Aim: To determine the efficacy of electrolysed oxidizing (EO) water in inactivating Vibrio parahaemolyticus on kitchen cutting boards and food contact surfaces.
Methods and Results: Cutting boards (bamboo, wood and plastic) and food contact surfaces (stainless steel and glazed ceramic tile) were inoculated with V. parahaemolyticus. Viable cells of V. parahaemolyticus were detected on all cutting boards and food contact surfaces after 10 and 30 min, respectively, at room temperatures. Soaking inoculated food contact surfaces and cutting boards in distilled water for 1 and 3 min, respectively, resulted in various reductions of V. parahaemolyticus, but failed to remove the organism completely from surfaces.
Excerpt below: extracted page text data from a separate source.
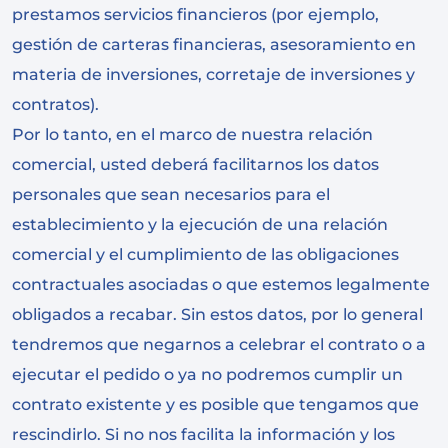
prestamos servicios financieros (por ejemplo,
gestión de carteras financieras, asesoramiento en
materia de inversiones, corretaje de inversiones y
contratos).
Por lo tanto, en el marco de nuestra relación
comercial, usted deberá facilitarnos los datos
personales que sean necesarios para el
establecimiento y la ejecución de una relación
comercial y el cumplimiento de las obligaciones
contractuales asociadas o que estemos legalmente
obligados a recabar. Sin estos datos, por lo general
tendremos que negarnos a celebrar el contrato o a
ejecutar el pedido o ya no podremos cumplir un
contrato existente y es posible que tengamos que
rescindirlo. Si no nos facilita la información y los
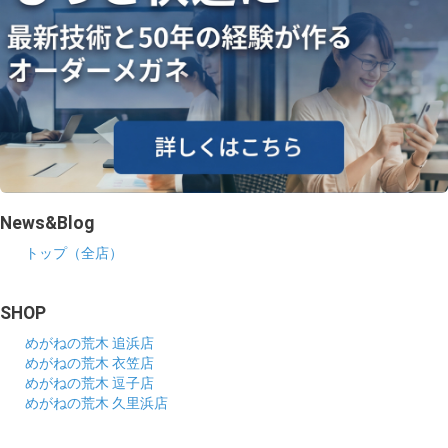
News&Blog
トップ（全店）
SHOP
めがねの荒木 追浜店
めがねの荒木 衣笠店
めがねの荒木 逗子店
めがねの荒木 久里浜店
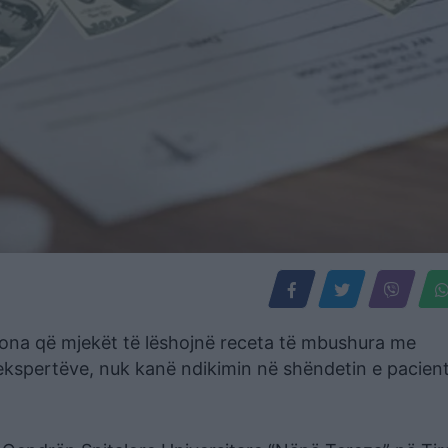
iona që mjekët të lëshojnë receta të mbushura me
ekspertëve, nuk kanë ndikimin në shëndetin e pacien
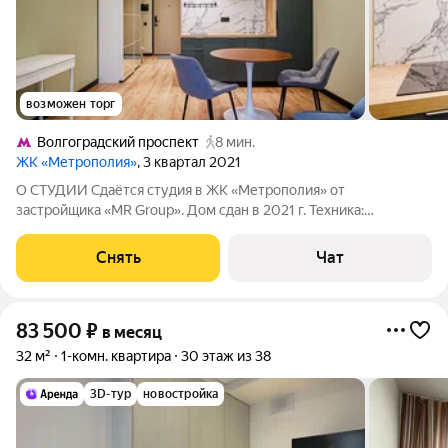
возможен торг
Волгоградский проспект
8 мин.
ЖК «Метрополия»
, 3 квартал 2021
О СТУДИИ Сдаётся студия в ЖК «Метрополия» от
застройщика «MR Group». Дом сдан в 2021 г. Техника:
электрическая варочная поверхность, стиральная и
посудомоечная машины, холодильник Мебель: кухонный
Снять
Чат
гарнитур, подвесные полки, 2 стола, стулья,
83 500
₽
в месяц
32 м²
1-комн. квартира
30 этаж из 38
3D-тур
новостройка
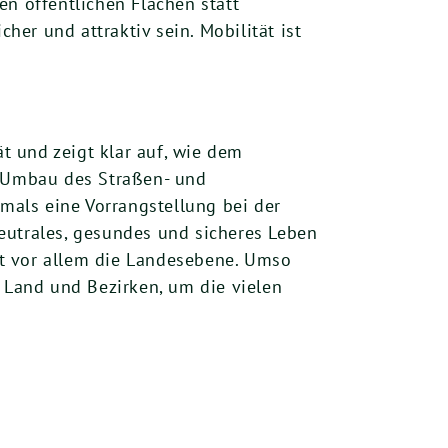
 öffentlichen Flächen statt
er und attraktiv sein. Mobilität ist
ät und zeigt klar auf, wie dem
r Umbau des Straßen- und
als eine Vorrangstellung bei der
eutrales, gesundes und sicheres Leben
rt vor allem die Landesebene. Umso
Land und Bezirken, um die vielen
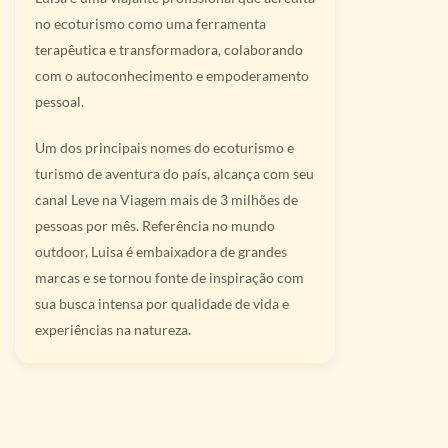
no ecoturismo como uma ferramenta
terapêutica e transformadora, colaborando
com o autoconhecimento e empoderamento
pessoal.
Um dos principais nomes do ecoturismo e
turismo de aventura do país, alcança com seu
canal Leve na Viagem mais de 3 milhões de
pessoas por mês. Referência no mundo
outdoor, Luisa é embaixadora de grandes
marcas e se tornou fonte de inspiração com
sua busca intensa por qualidade de vida e
experiências na natureza.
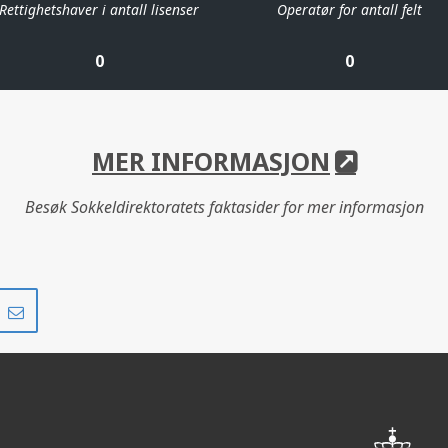
Rettighetshaver i antall lisenser
Operatør for antall felt
0
0
MER INFORMASJON
Besøk Sokkeldirektoratets faktasider for mer informasjon
Del
Del
på
i
r
LinkedIn
e-
post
However, the treatment of EO water [pH 2·7, chlorine 40 ppm, oxidation‐reduction potential 1151 mV] for 30, 45, and 60 s, completely inactivated V. parahaemolyticus on stainless steel, ceramic tile, and plastic cutting boards, respectively.
Conclusions: EO water could be used as a disinfecting agent for inactivating V. parahaemolyticus on plastic and wood cutting boards and food contact surfaces.
Significance and Impact of the study: Rinsing the food contact surfaces with EO water or soaking cutting boards in EO water for up to 5 min could be a simple strategy to reduce cross‐contamination of V. parahaemolyticus during food preparation.